__Written task__. Excluding images, repeat the data exactly as given.

Dataset entries Block Start

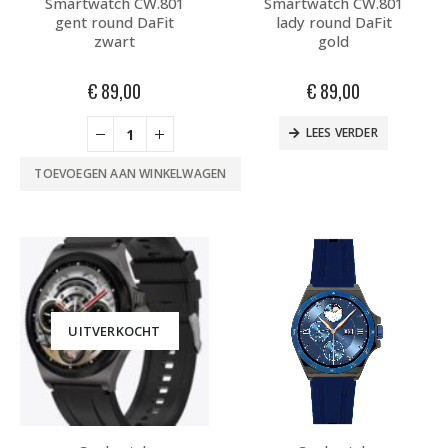
Smartwatch CW.801
Smartwatch CW.801
gent round DaFit
lady round DaFit
zwart
gold
€
89,00
€
89,00
LEES VERDER
TOEVOEGEN AAN WINKELWAGEN
UITVERKOCHT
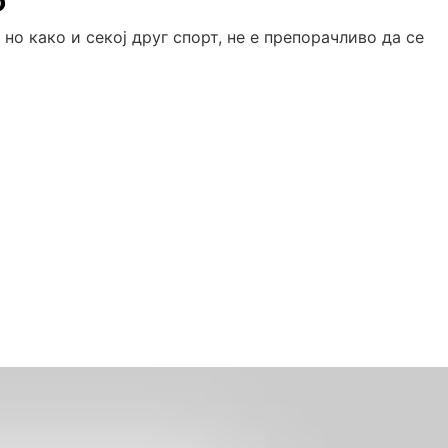
о
но како и секој друг спорт, не е препорачливо да се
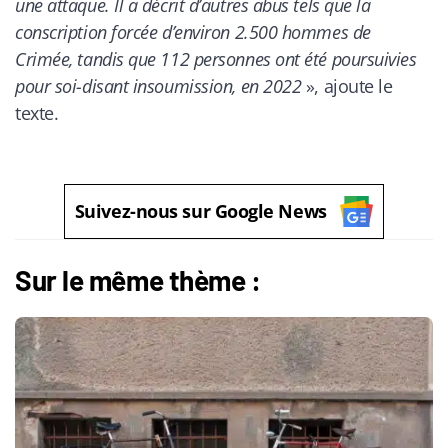
une attaque. Il a décrit d’autres abus tels que la
conscription forcée d’environ 2.500 hommes de
Crimée, tandis que 112 personnes ont été poursuivies
pour soi-disant insoumission, en 2022
», ajoute le
texte.
Suivez-nous sur Google News
Sur le même thème :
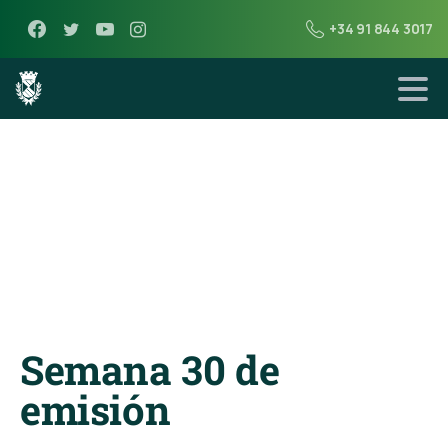
+34 91 844 3017
31 de mayo de 2021
Radio
Miraflores
Semana 30 de
emisión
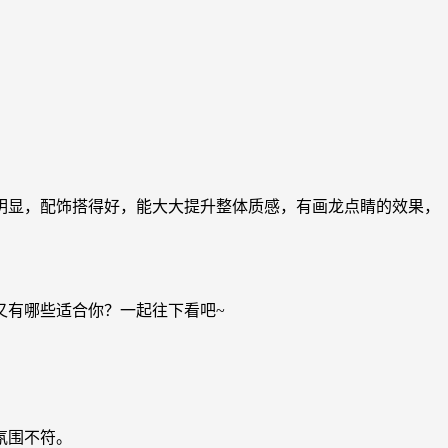
明显，配饰搭得好，能大大提升整体质感，有画龙点睛的效果，
又有哪些适合你？一起往下看吧~
氛围不符。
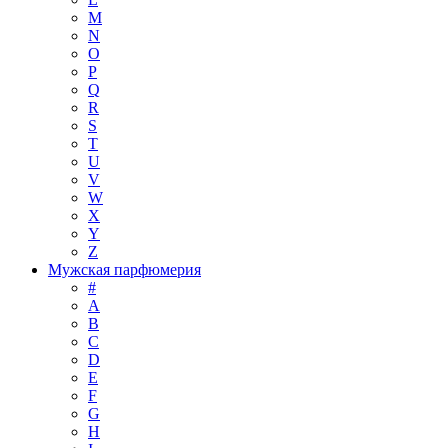
M
N
O
P
Q
R
S
T
U
V
W
X
Y
Z
Мужская парфюмерия
#
A
B
C
D
E
F
G
H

Dataset entries Block End

__Answer below__.
Smartwatch CW.801
Smartwatch CW.801
gent round DaFit
lady round DaFit
zwart
gold
€
89,00
€
89,00
LEES VERDER
TOEVOEGEN AAN WINKELWAGEN
UITVERKOCHT
о
но како и секој друг спорт, не е препорачливо да се
une attaque. Il a décrit d’autres abus tels que la
conscription forcée d’environ 2.500 hommes de
Crimée, tandis que 112 personnes ont été poursuivies
pour soi-disant insoumission, en 2022
», ajoute le
texte.
Suivez-nous sur Google News
Sur le même thème :
+34 91 844 3017
31 de mayo de 2021
Radio
Miraflores
Semana 30 de
emisión
明显，配饰搭得好，能大大提升整体质感，有画龙点睛的效果，
又有哪些适合你？一起往下看吧~
氛围不符。
M
N
O
P
Q
R
S
T
U
V
W
X
Y
Z
Мужская парфюмерия
#
A
B
C
D
E
F
G
H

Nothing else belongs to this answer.